Au vu du blocage de la situation, le disque est resté sur étagère assez longtemps. De ce fait, j’ai du reprendre un boulot alimentaire, c’était moralement très dur vis-à-vis de l’entourage qui suivait mon parcours, cela donnait l’impression d’un échec. On me demandait où en était le disque, je devais dire qu’il n’avançait pas. Comme je n’avais pas accès aux bandes master pendant cette période, j’ai dû mémoriser toutes les parties instrumentales, cela me rendait dingue.
John Cunningham a participé au mixage de l’album ?
J’ai découvert le travail de John Cunningham à peu près à cette période, j’étais fou de l’album Homeless House, et je voulais que, d’une manière ou d’une autre, il participe à l’album. Je lui ai donc demandé de « remixer » le disque avec moi. Je me sentais une réelle proximité musicale et humaine avec lui.

Le label ne voulait pas perdre d’argent, il a fini par sortir le disque. Pour la pochette de l’album, j’ai confié le travail à Jean-Baptiste Fauvel. Si le résultat est réussi, il a malgré tout entretenu l’idée d’un disque de « lounge music », très en vogue à cette époque. La réédition chez WW2W m’a permis d’illustrer l’album par une nouvelle pochette, plus abstraite, signée Julian House, qui correspond mieux à l’esprit initial.
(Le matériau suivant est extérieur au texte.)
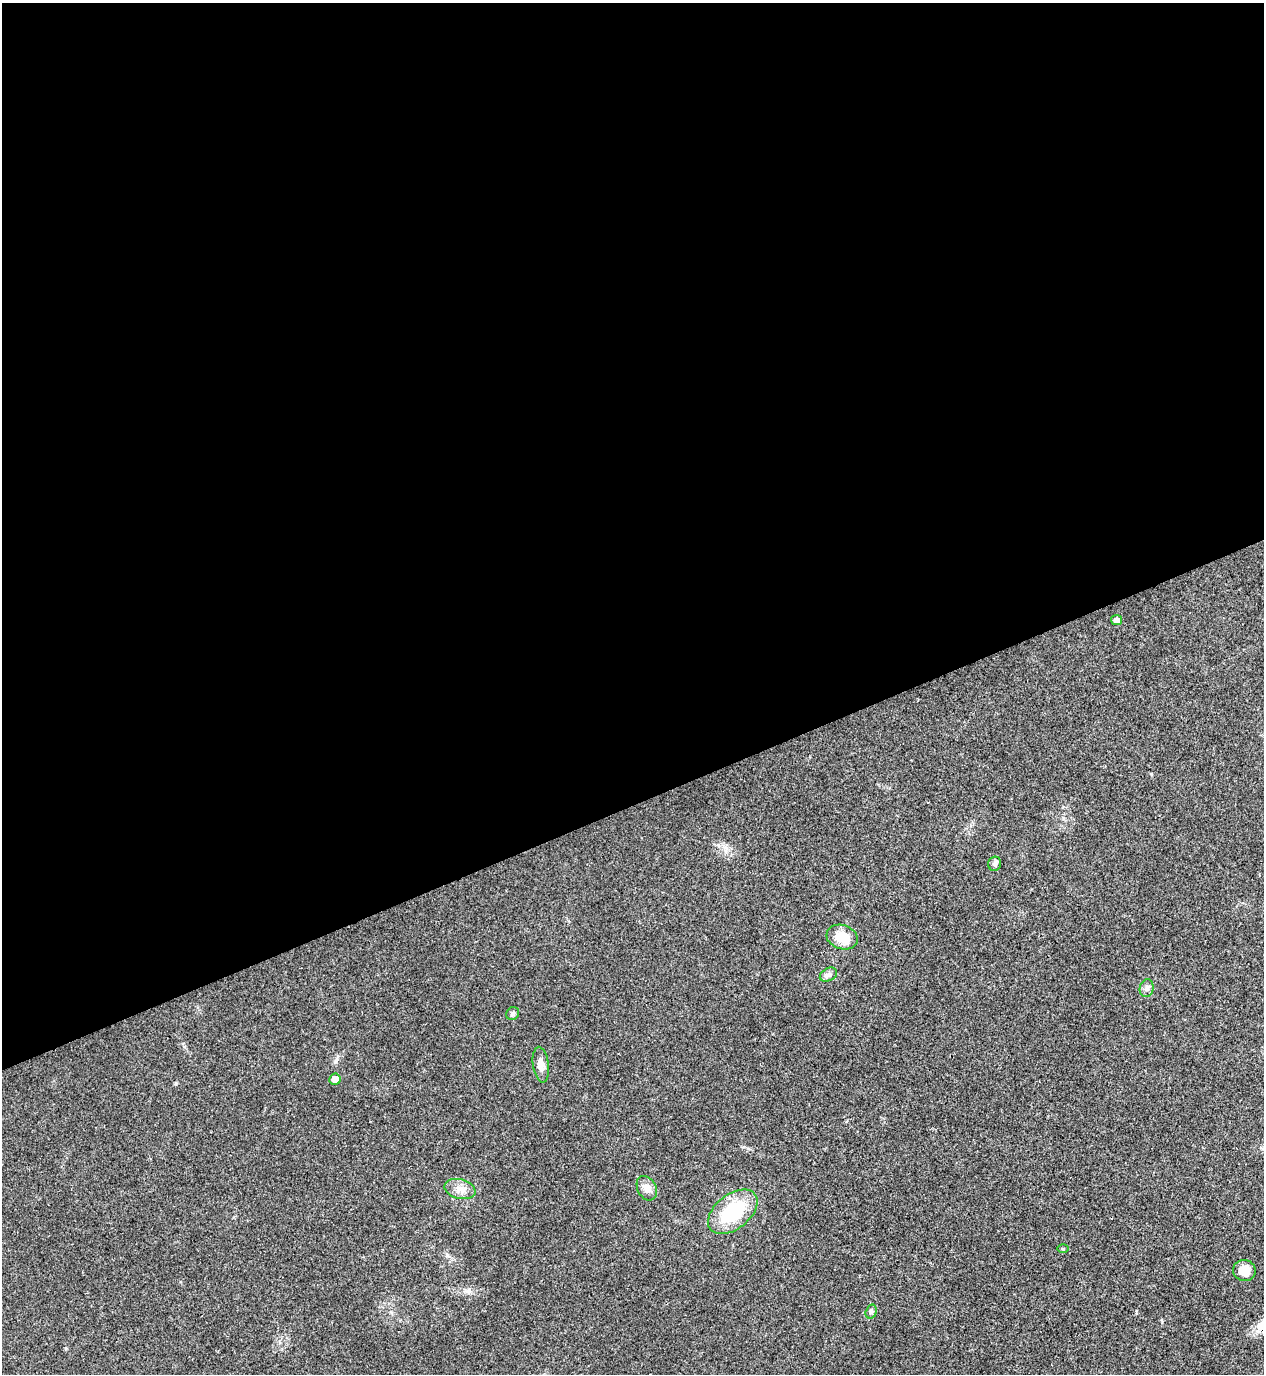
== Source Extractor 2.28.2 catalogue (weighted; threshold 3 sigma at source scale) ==
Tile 2 of 4 x 4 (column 2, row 1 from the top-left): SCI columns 1417-2678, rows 4120-5491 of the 5482 x 5493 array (HDU 1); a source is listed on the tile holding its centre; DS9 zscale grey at full resolution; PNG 1266 x 1376 px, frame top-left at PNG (2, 3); each listed source drawn as its Kron ellipse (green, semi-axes under 4 px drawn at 4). Shown black and unused: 59% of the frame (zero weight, under 3 of 4 exposures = <1% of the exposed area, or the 3 px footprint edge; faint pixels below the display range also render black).
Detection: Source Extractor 2.28.2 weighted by HDU 2 'WHT'; one run over the whole footprint, this tile lists its part. Background 0.0203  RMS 0.0049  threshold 0.0222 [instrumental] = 3 sigma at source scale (4.5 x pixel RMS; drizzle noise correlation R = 1.50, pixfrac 1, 0.05/0.05 arcsec/px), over >= 5 px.
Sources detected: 14; all 14 listed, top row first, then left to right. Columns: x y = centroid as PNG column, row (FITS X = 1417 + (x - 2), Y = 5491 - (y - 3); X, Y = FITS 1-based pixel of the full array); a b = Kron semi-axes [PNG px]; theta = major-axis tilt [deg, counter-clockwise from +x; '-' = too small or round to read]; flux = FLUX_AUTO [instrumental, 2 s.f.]
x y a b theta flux
1116 620 5 5 - 2.5
995 864 7 6 - 1.4
842 937 16 12 -17 10
828 975 9 6 29 1.6
1147 988 9 7 79 1.7
513 1014 7 6 - 1.2
541 1065 18 8 -82 3.8
335 1079 6 5 - 4.1
647 1188 13 9 -62 3.5
460 1189 16 9 -14 4.3
733 1212 28 17 39 31
1063 1249 5 3 - 0.52
1244 1270 11 10 - 6.1
871 1312 7 5 72 1.1
Unlisted compact peaks at least as high as the median listed source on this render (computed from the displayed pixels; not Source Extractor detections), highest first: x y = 1162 1322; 65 1348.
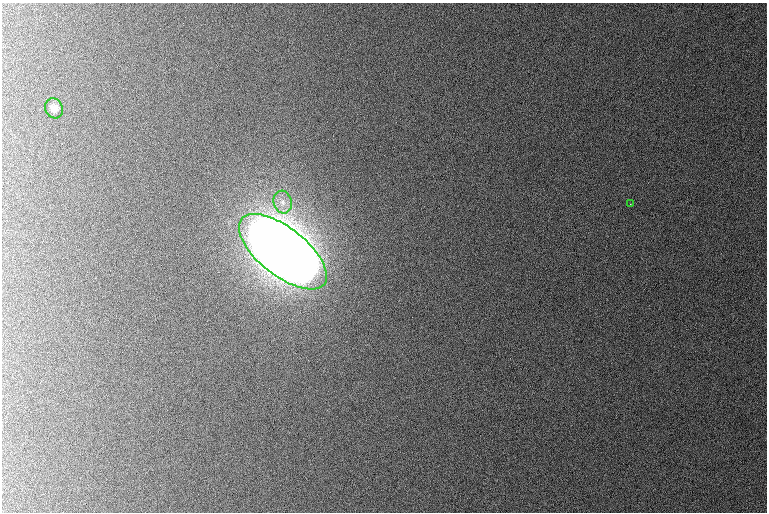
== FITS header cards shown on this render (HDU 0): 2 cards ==
NAXIS1  =                  765 /
NAXIS2  =                  510 /

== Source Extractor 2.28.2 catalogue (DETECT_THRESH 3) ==
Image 765 x 510 px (HDU 0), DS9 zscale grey, 1 PNG px = 1 image px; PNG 769 x 514 px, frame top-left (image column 1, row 510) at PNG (2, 3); each listed source drawn as its Kron ellipse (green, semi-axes under 4 px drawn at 4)
Background 1080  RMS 11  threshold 32.5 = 3 sigma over >= 5 px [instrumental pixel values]
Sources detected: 4; all 4 listed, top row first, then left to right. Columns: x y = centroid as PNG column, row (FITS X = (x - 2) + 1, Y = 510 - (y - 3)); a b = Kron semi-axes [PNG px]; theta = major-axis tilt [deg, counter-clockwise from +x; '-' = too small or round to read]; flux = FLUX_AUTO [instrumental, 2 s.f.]
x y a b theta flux
54 108 10 8 -62 5.4e+03
283 202 11 9 -76 6.2e+03
630 204 2 2 - 7.0e+02
283 252 53 24 -38 8.7e+06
Si l’album est à nouveau réédité, je mettrai sans doute une autre pochette, comme pour illustrer que le travail est toujours en cours sur cet album, que l’œuvre reste vivante.

Le disque n’a pas eu que de bonnes critiques, Pitchfork l’a mal noté. Il n’a notamment pas aimé la 13ème plage de l’album – qui ne porte pas de titre – dans laquelle on entend des enfants pleurer en chœur. Si je ne m’abuse, c’est la première fois – hormis sur The Kids de Lou Reed, mais les enfants étaient plus grands – qu’on entendait ainsi des enfants sur un disque. J’avais enregistré les enfants dans la crèche de mon fils, il fait partie de ceux qui crient (rires). C’était de ma part une sorte de pied de nez à The Divine Comedy. Je n’aime pas trop ce groupe, qu’on assimile régulièrement à la notion même de « pop baroque », de manière simpliste, je trouve. Il n’y a pas de réelle réflexion de sa part sur le format même de la pop et son évolution. Lorsqu’il pose devant la pyramide du Louvre pour l’album Promenade (sorti en 1994 chez Setanta, ndr) je trouve que cela relève de l’appropriation culturelle, non réflexive.
Mon idée était bien de reprendre la démarche de recherche d’incorporation des éléments issus de la musique classique et de l’intégrer dans la musique pop, comme pouvaient le faire Brian Wilson ou les Beatles aidés par George Martin. Si Brian Wilson pouvait reprendre des éléments de Gershwin, rien ne m’empêchait de reprendre le travail de Charles Ives, ce que je fais d’ailleurs à la fin de Pianolyre.
Quel regard portes-tu sur son disque à 20 ans d’écart ?
J’ai encore des sentiments assez ambivalents par rapport à ce disque. Il constitue mon premier album, on m’en parle souvent mais je l’associe à une période qui n’était, à titre personnel, pas très évidente. Ce n’est pas un disque qui s’appréhende immédiatement, il parle surtout à des personnes qui ont des références musicales qui résonnent dans ce disque. Il est, en ce sens, moins accessible qu’As Found, mon deuxième album. La formation d’architecte et ma formation classique m’ont nécessairement appris une certaine rigueur dans la conception des morceaux. Malgré tout, lorsque je fais écouter ça à des collègues architectes, ils trouvent que cela sonne bizarre, preuve que ma musique n’est pas spécifiquement dédiée à cette catégorie professionnelle (rires).
Liste des titres :
1- —
2- The Best of Us
3- Grand Celesta
4- Sol Y Sombra
5- Variations Fitzwilliam
6- Triple Bass
7- Vibravox
8- Oua Oua
9- Ondulations
10- Monocorde
11- Baragan
12 – Tsimbalon
13- —
14- Au Départ
15- Meanwhile
16- Clavipluck
17- Angel Fair With Golden Hair
18- Pianolyre
Un grand merci à Mehdi Zannad, « le meilleur d’entre nous ».